(Data to use Opens)

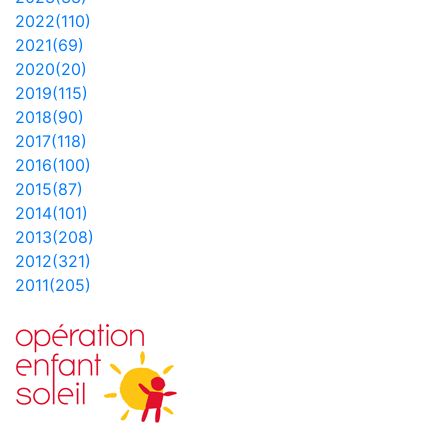
2022(110)
2021(69)
2020(20)
2019(115)
2018(90)
2017(118)
2016(100)
2015(87)
2014(101)
2013(208)
2012(321)
2011(205)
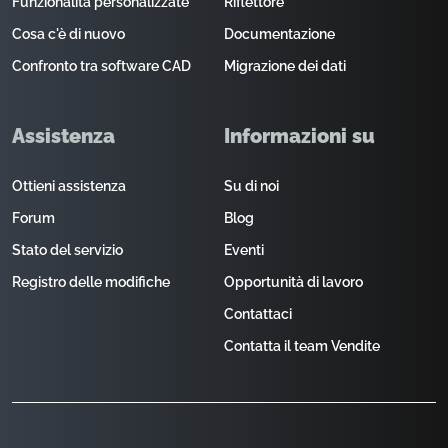
Funzionalità personalizzate
Riflettore
Cosa c'è di nuovo
Documentazione
Confronto tra software CAD
Migrazione dei dati
Assistenza
Informazioni su
Ottieni assistenza
Su di noi
Forum
Blog
Stato del servizio
Eventi
Registro delle modifiche
Opportunità di lavoro
Contattaci
Contatta il team Vendite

(Data to use Closes)

§ Directions for this task
Word for word, repeat the lines from the one holding "Funzionalità personalizzate" through the last line of the entries, both included.

§ Expected output
Funzionalità personalizzate
Riflettore
Cosa c'è di nuovo
Documentazione
Confronto tra software CAD
Migrazione dei dati
Assistenza
Informazioni su
Ottieni assistenza
Su di noi
Forum
Blog
Stato del servizio
Eventi
Registro delle modifiche
Opportunità di lavoro
Contattaci
Contatta il team Vendite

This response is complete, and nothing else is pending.